The World of Joyce Hsu:
A Site Specific Installation of Dogs, Daises, and Flying Objects
Feb 13 - May 15, 2005
Installation artist Joyce Hsu will transform the Bedford Gallery into a fantasyland filled with imaginary creatures that move, charm, and evoke a sense of being in the middle of a cartoon or animated movie. She invites viewers into a world where the logic and themes of childhood stories rule. “When I first saw Joyce’s work I felt I’d been transported into an elaborate daydream or a sophisticated Saturday morning cartoon,” says Bedford Gallery Curator Carrie Lederer. “She has created a family of characters that are at once friendly, intimate, engaging and alien and uses many of them repeatedly—like a language—to construct and explore metaphorical stories about the meaning of human relationships, the search for true friendship.”
In Hsu's colorful and animated “World of Soong Wei,” viewers are met by large kinetic insects hovering over tall, brightly colored plastic flowers that are guarded by cartoonish, 3-D creatures named NaaBees. But the NaaBees are not as innocent as they look, as Hsu notes in her detailed instructions that parody toy-packaging instructions. She advises that the NaaBees are not intended to be a child's toy and not to leave children alone with them.
Joyce Hsu grew up in the Hong Kong world of Hello Kitty and My Melody. Her work plays with the idea of cute companions, ones that will protect us from harm and give us comfort, support and love. However, there is a fly in the ointment, as Hsu reminds us that all things cute are not necessarily cuddly. She describes her work as "a display of my idiosyncratic way of trying to deal with some of our weaknesses as humans: our yearning for companionship, our dependence on machines and the need for materiality . . . All of which reveal our vulnerabilities as human.”
Joyce Hsu was born in Hong Kong in 1973 and currently lives and works in the Bay Area. She received her B.F.A. from Mount Allison University, New Brunswick, in 1996 and an M.F.A. from the San Francisco Art Institute in 1998. She has shown her fantastical creations throughout the Bay Area including Yerba Buena Center for the Arts, Haines Gallery and Southern Exposure in San Francisco, the San Jose Museum of Art and the Institute of Contemporary Art in San Jose and abroad.
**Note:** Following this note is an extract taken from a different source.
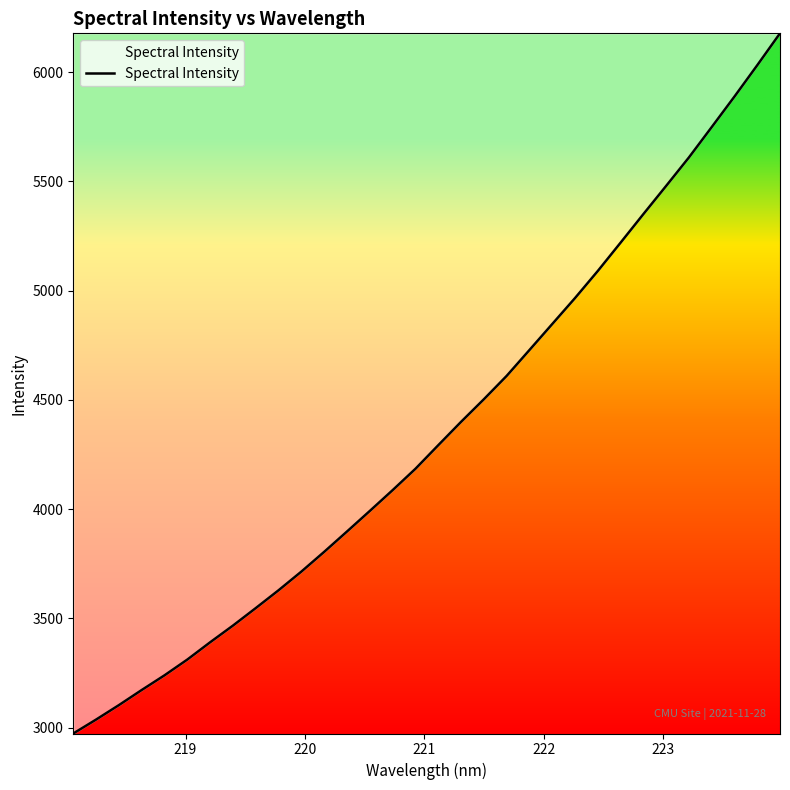

What is the smallest value displayed?

2973.5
She received a Eureka Fellowship from the Fleishhacker Foundation in 1998, a New Langton Arts Bay Area Award in 1999, and in 2002 was an artist-in-residence at the Headlands Center for the Arts in Sausalito.
In an Artist's Statement from 2002, Hsu said about her work: "By adopting cuteness and consumerism as strategies and appropriating the language and marketing style of the cartoon and the children's toy industries (especially from Asia), I hope to comment on how our fantasy life has been mechanized and packaged as products. If kids need gangs, popular culture will sell them, and if we need fantasy alternative families and friends, those can be supplied as well."
Viewers walking through Hsu's virtual landscape are both spectator and participant and are encouraged to explore this artist's astounding and unique worldview.